Early childhood education is the education of young children from birth through age eight. This form of education has existed since the creation of kindergarten in the 1800s. Early childhood education encompasses the care, protection, stimulation, and learning promoted in children from early years. It could be at home, a day care center, play - group, crèche, nursery, kindergarten and lower primary. 

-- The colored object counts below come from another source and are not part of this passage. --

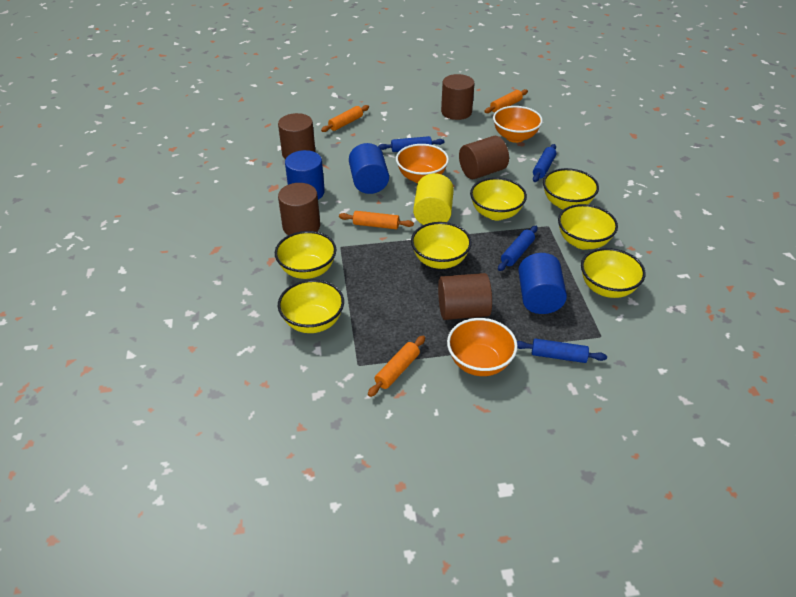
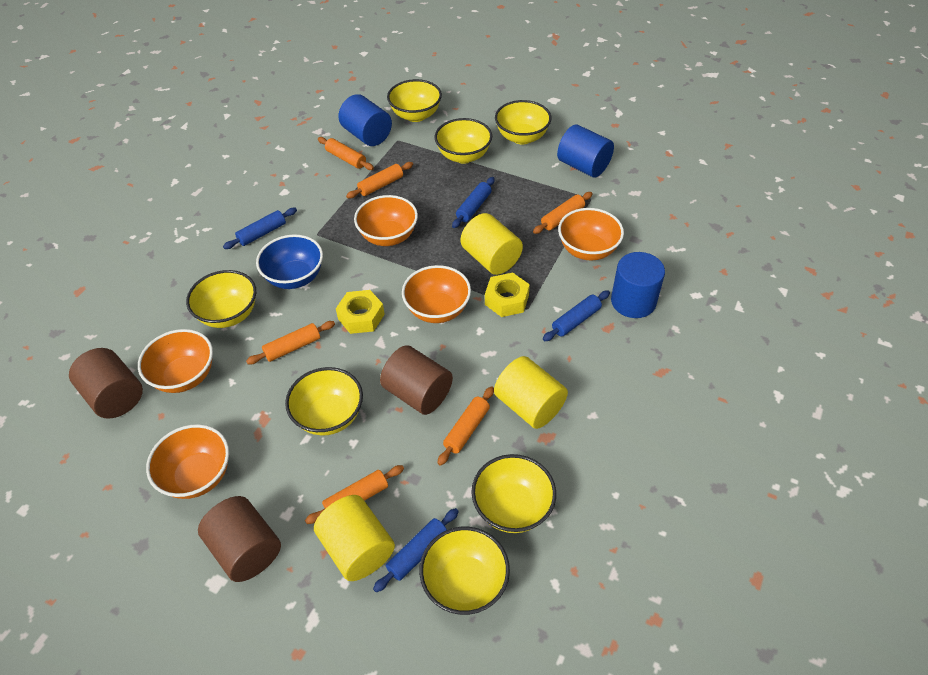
blue bowl: 0 -> 1
brown cylinder: 5 -> 3
orange bowl: 3 -> 5
orange rolling pin: 4 -> 6
yellow cylinder: 1 -> 3
yellow nut: 0 -> 2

But Osanyin therefore notes that, “once upon a child”, connotes the story of every child, any child, my story, your story: a story that reminds us of great disparity between what is and what should be. Gone are the days when the child could have all that he ever needed to survive, grow, develop, live and achieve fulfillment without unreasonable exertions. The child who use to be has now become a fading character of a distant tale from other lands, a tale that leaves you wondering when, how and why the child have been allowed to wander into the oblivion of memory. In the Nigerian society, achieving success is in spite of hostile environment in which the child grows.
The hope for healthy, happy, peaceful and socially competent generation therefore lies in the place of the child in the society’s scheme of things and the provision of quality of human and material environment that surround the child in the early years.